Did you ever check out his screenplay for the original 1972 Heartbreak Kid starring Charles Grodin, Eddie Albert and Cybil Shepherd, directed by Elaine May, from a short story by Bruce Jay Friedman?
Definitely aware of Neil Simon. I watched the Odd Couple show on TV. Great chemistry between Jack Klugman and Tony Randall. I thought maybe the Grumpy Old Men movie could be done as a TV show with Randall and Klugman.
We saw a local theater production of The Odd Couple Friday evening. His stuff is every bit as funny now as it was when it first appeared.
One play that never gets its due: "G-ds Favorite." Its a modern (1960's) retteling of the story of Job.
one of my favorite jokes.
Son, do you know what it says in the bible?
Yes Dad, This book belongs to the Sheration Plaza Hotel
Regarding Danny Simon - As someone who studied with him for a few years I can tell you he was tough, critical, and made you sweat when he asked you defended your work. He was also kind, helpful and open. When he saw what he called "gold" in your writing, he'd perk up, get wide-eyed, and help you mold it into something great. His techniques could take work from passable to knocking it out of the park. He taught structure, character and how to let brilliant lines organically bubble up rather shoehorning them in for a cheap "Joke, joke."
It's well documented that Danny's relationship with Neil was tenuous, but IMHO it was loving nonetheless. When Neil was seven years old, Danny told him "You're going to be the greatest comedy writer who ever lived."(Seven!) Should Neil have held back to please his brother when he struck out on his own? Hell no. Instead he honored him by writing him many times over as a brother in his plays.
Back in the 90s Danny invited Neil to our class to teach for an evening. Surely, Danny knew Neil would once again take the spotlight away from him, but he had Neil come in anyway. At one point during the class when Neil explained that he hand wrote his first drafts on yellow lined sheets of paper, then handed them over to a secretary type up, a display of their relationship surfaced. “Neil,” said Danny, “I’ve tried to get you to get a computer. This way you can type directly into it and easily edit your work on a screen instead of hand writing it on the sheets, then writing again on the typewritten sheets, which have to be typed again. You could get a lot more work done.” “Danny,” Neil replied, “I’ve written more successfully produced plays than anyone in the 20th Century. How much faster do you want me to write?”
God bless Danny and all his "mishigos" for nurturing Neil when he did. We're all the richer for it.
I don't remember the line from Odd Couple verbatim, but still laugh in my head when Oscar remarks, "it took me all day to figure out what F. U. meant".
Classic N.S.!
I was fortunate enough to act in a production of "Come Blow Your Horn" some years ago, playing the dad (Lou Jacobi originally played the part). Even in his first play, the lines have such exquisite pacing that it made it so easy on us to get the laughs.

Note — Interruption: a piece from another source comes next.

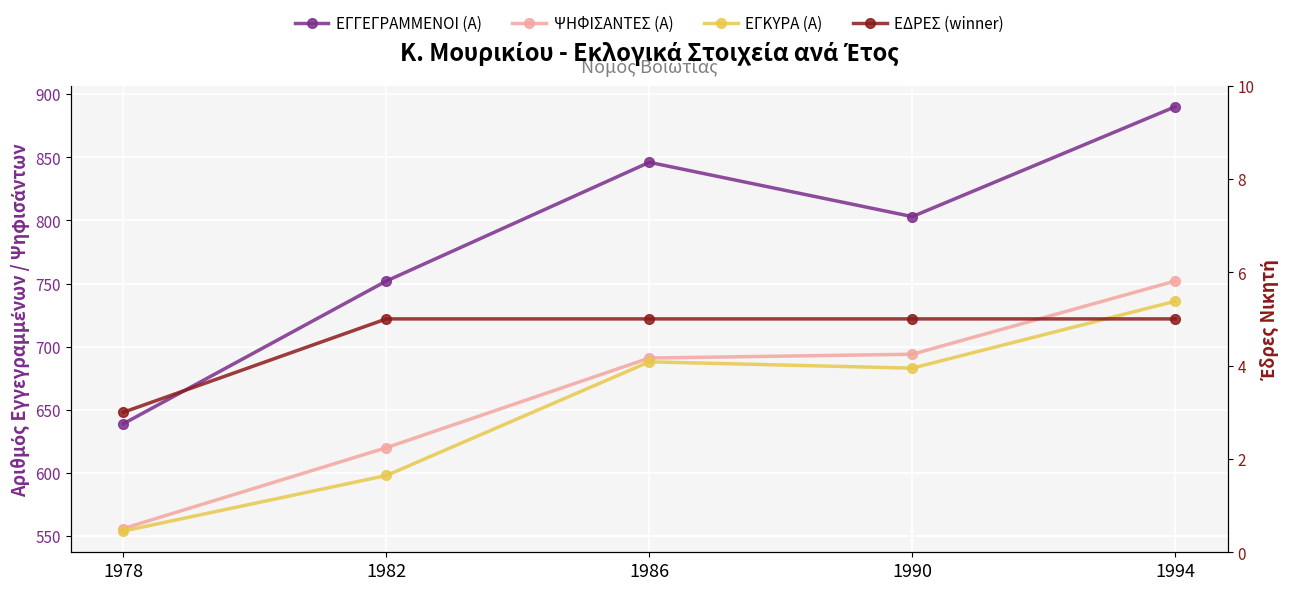

At how many categories does at least one series exceed 669?

4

I always loved this bit, where Dad finds out that his son wants to be a writer instead of going into the wax fruit business:
FATHER: A writer? What kind of writer? Letters? Letters, you write beautiful. I don't know who's gonna buy them but they're terrific.
BUDDY: But supposing I'm good? Supposing I could write plays -- for television or the theater?
FATHER: Plays can close. Television you turn off. Wax fruit lays in the bowl till you're a hundred.
The Sunshine Boys is still an all time family favorite. Ken, youngsters may not know the name, but his work will live on forever. Because he did write very character driven material, time and setting are almost irrelevant. His stuff is so good, that just listening to The Odd Couple as an audio production had me laughing out loud.
Murray: "Did you know that Felix was locked in the john overnight? He wrote out his entire will on a half a roll of toilet paper."
"The Cheap Detective" was no great shakes, but I did love Eileen Brennan's chanteuse performance of "La Vie En Rose" with "la-la's" instead of lyrics.